At the request of NRA officials, no local press release or other official statement was made about the trade show being held in Indianapolis, Visit Indy officials said Monday. The show is now just a few months off, with set-up scheduled to begin April 22, and the convention running April 25-27.
Usually, city tourism officials seek as much publicity as they can get as soon as a major deal is signed.
“Yes, we know the convention [could] be polarizing," said Visit Indy spokesman Chris Gahl. "We also know it will be the biggest convention we hold in 2014, drawing 65,000 to 70,000 visitors and with an economic impact of $55 million."
An NRA spokesman told IBJ on Monday that the group did not specifically ask Indianapolis officials to keep mum on the event. In fact, the group had attempted to make a public announcement in Indianapolis, he said.
“We tried to have a physical announcement in Indianapolis, maybe it was in 2010, I forget the year,” said NRA spokesman Andrew Arulanandam. “It was tough trying to get all the dignitaries lined up. It just never materialized."
The show has been well publicized among its members, Arulanandam said.
“We have marketed this to our membership on an ongoing basis," he said. "At last year’s show in Houston, we had a big banner up that said, 'See you in Indianapolis in 2014.'”
Gahl was quick to point out that there are other gun and knife shows held in Indianapolis. He also stressed the strong security the NRA maintains at its conventions.
“They are incredibly well organized,” Gahl said. “Their events have been held without incident for many decades.”
The second-largest gathering Indianapolis will host in 2014 is GenCon, which is expected to draw 49,000 visitors and have an economic impact of $49 million.
Visit Indy began calling the NRA seeking its huge, annual convention as early as 2006, when plans to expand the Indiana Convention Center and construct the 1,005-room JW Marriott were being rolled out.

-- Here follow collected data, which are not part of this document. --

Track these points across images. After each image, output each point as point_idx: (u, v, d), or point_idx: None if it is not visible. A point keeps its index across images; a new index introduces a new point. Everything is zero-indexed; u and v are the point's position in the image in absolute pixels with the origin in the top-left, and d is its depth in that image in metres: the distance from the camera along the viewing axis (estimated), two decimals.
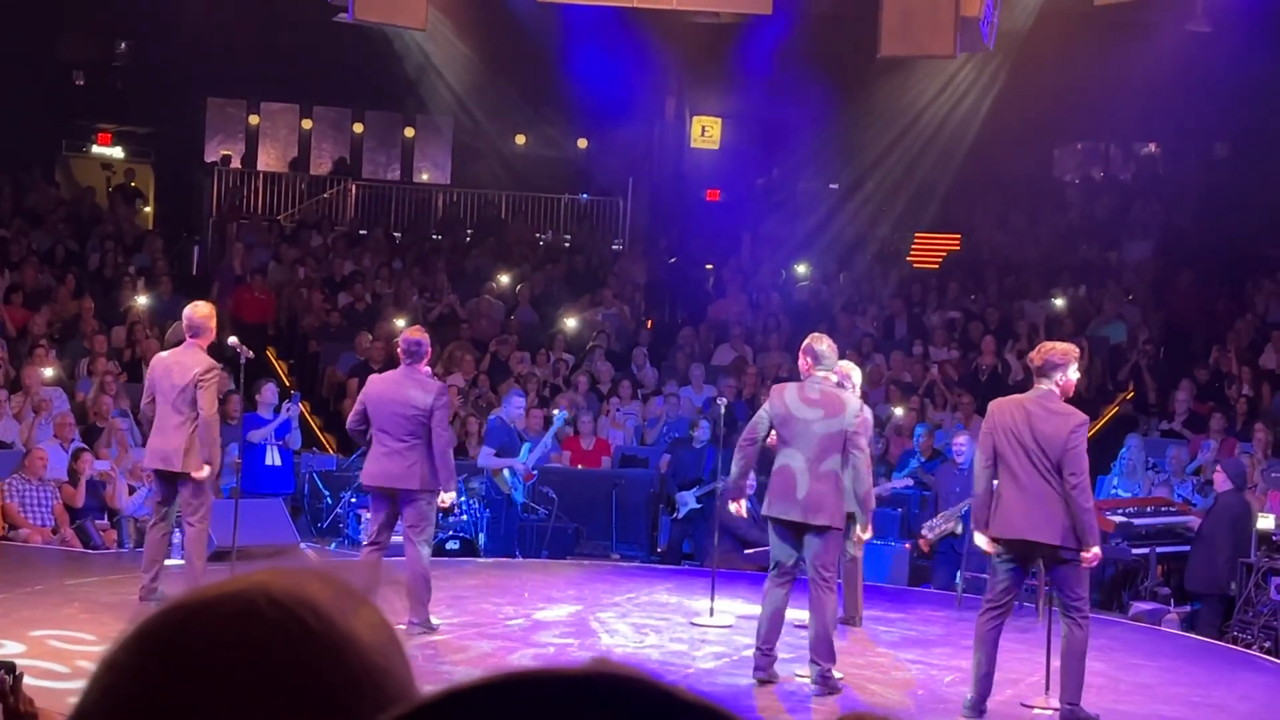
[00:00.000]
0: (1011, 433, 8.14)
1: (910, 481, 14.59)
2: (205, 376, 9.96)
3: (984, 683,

“It’s not always easy to sell through the dust and debris, but we did just that,” Gahl said, explaining that some of NRA officials’ site visits to Indianapolis occurred while the Convention Center and JW Marriott were under construction.
The NRA annual convention will draw 700 exhibitors. They will feature a variety of firearms, as well as hunting, camping and other outdoor gear and equipment that will be for sale. The show also features big-name speakers and other entertainment. Former Republican vice presidential candidate Sarah Palin was a featured speaker at last year’s show.
Arulanandam said that registrations for this year’s event have been coming in strong.
“We think because of Indianapolis’ central location, attendance could be quite high,” he said. “We have a lot of membership in or nearby the area, and the infrastructure they have in Indianapolis is a great fit for us.”
He acknowledged that there have been some protests at past NRA conventions, but said there have been no major disturbances.
“We respect the right of others to exercise their First Amendment rights, and we hope people respect our rights to exercise our First and Second Amendment rights,” he said.
The show will be good business for Indianapolis, Gahl said.
“This show requires a considerable set-up and has a number of moving parts. It will demonstrate what we can do in terms of hosting a mega, city-wide show,” Gahl said. “This is the type of show that a lot of cities pursue. This is something we’re already touting with other meeting and convention planners.”
The NRA generally only signs one-year deals for its annual convention. There’s little doubt, Gahl said, that Visit Indy officials will seek to bring the NRA back after 2014.
Once cities land the lucrative NRA annual convention, Arulanandam said, they often bid to get it back. In the last 15 years, Charlotte, Houston, St. Louis and Pittsburgh have each held the event twice.